Front-end code change data
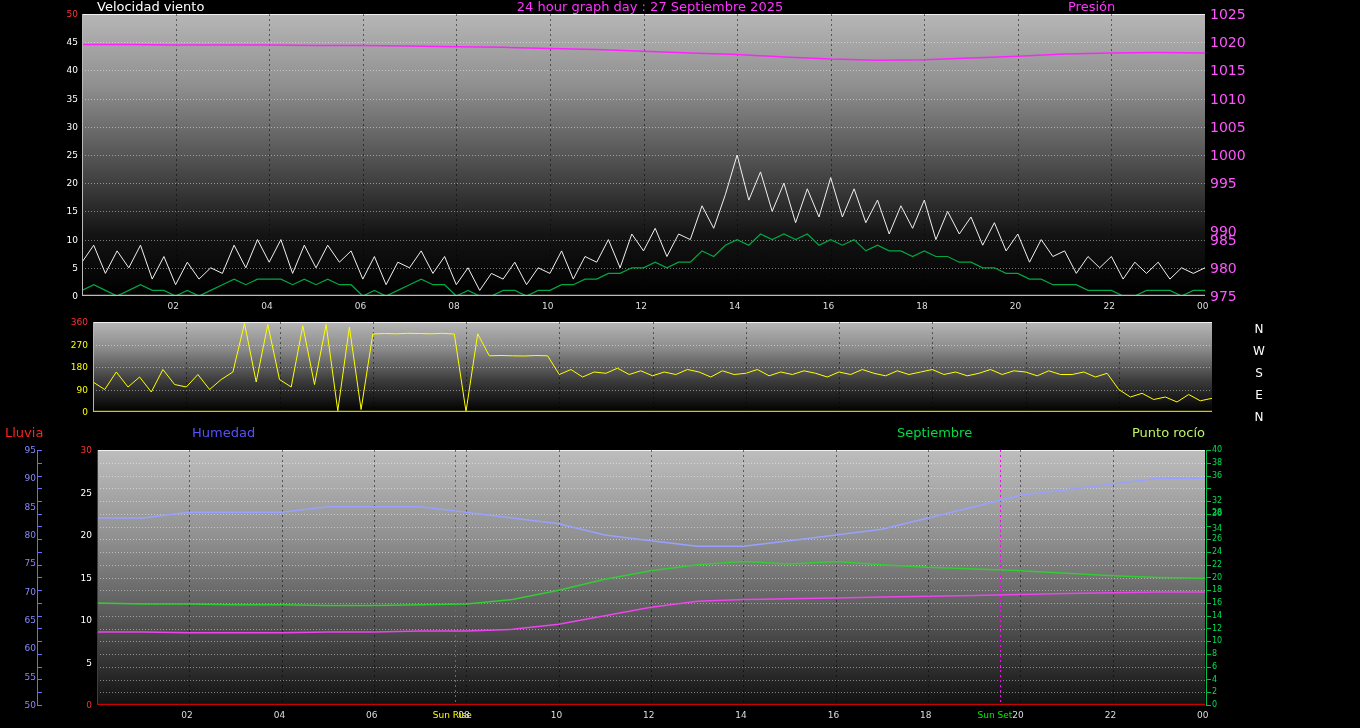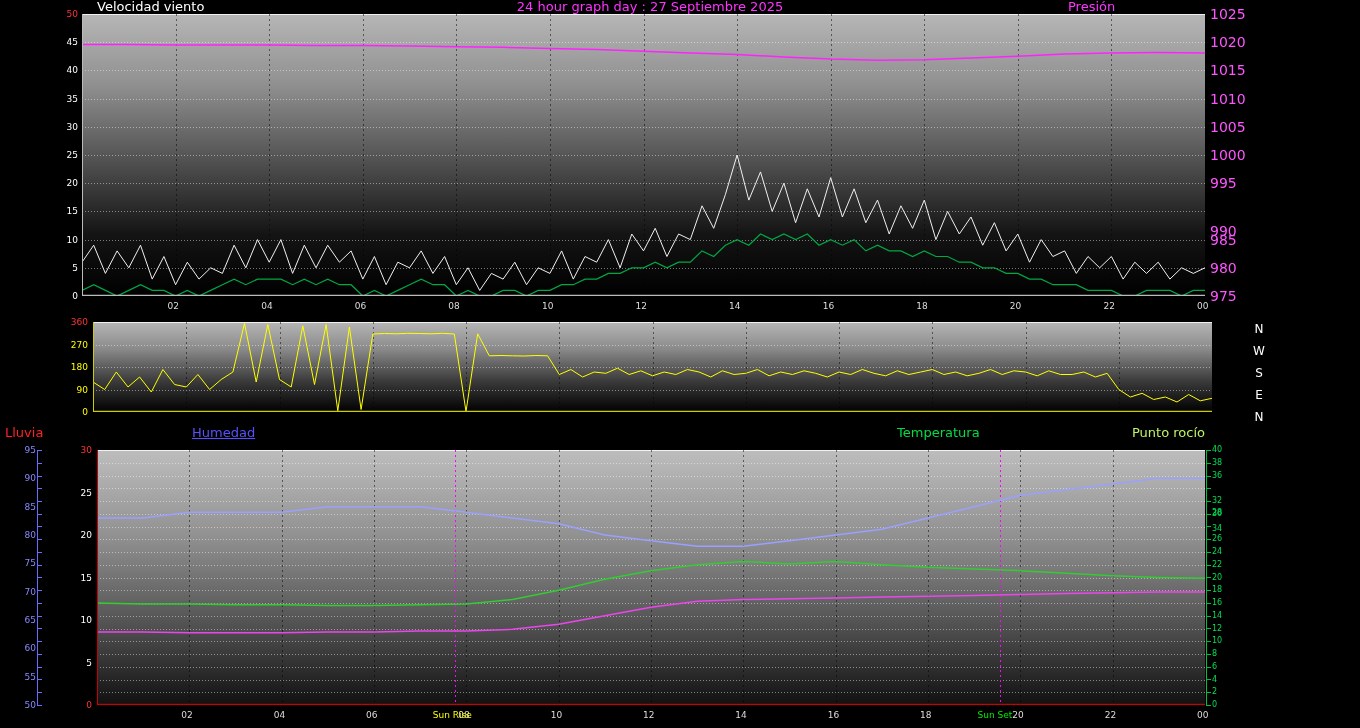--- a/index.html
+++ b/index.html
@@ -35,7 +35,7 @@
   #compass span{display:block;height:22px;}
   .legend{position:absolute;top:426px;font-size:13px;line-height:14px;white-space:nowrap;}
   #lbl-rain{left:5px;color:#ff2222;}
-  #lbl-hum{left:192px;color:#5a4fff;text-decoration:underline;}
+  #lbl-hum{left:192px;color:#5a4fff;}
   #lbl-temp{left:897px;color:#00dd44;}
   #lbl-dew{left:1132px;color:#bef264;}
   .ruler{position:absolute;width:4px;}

• Problem details
The word "absolute" appears on some lines of the data above; count those lines and give only the total.

• Exercise response
2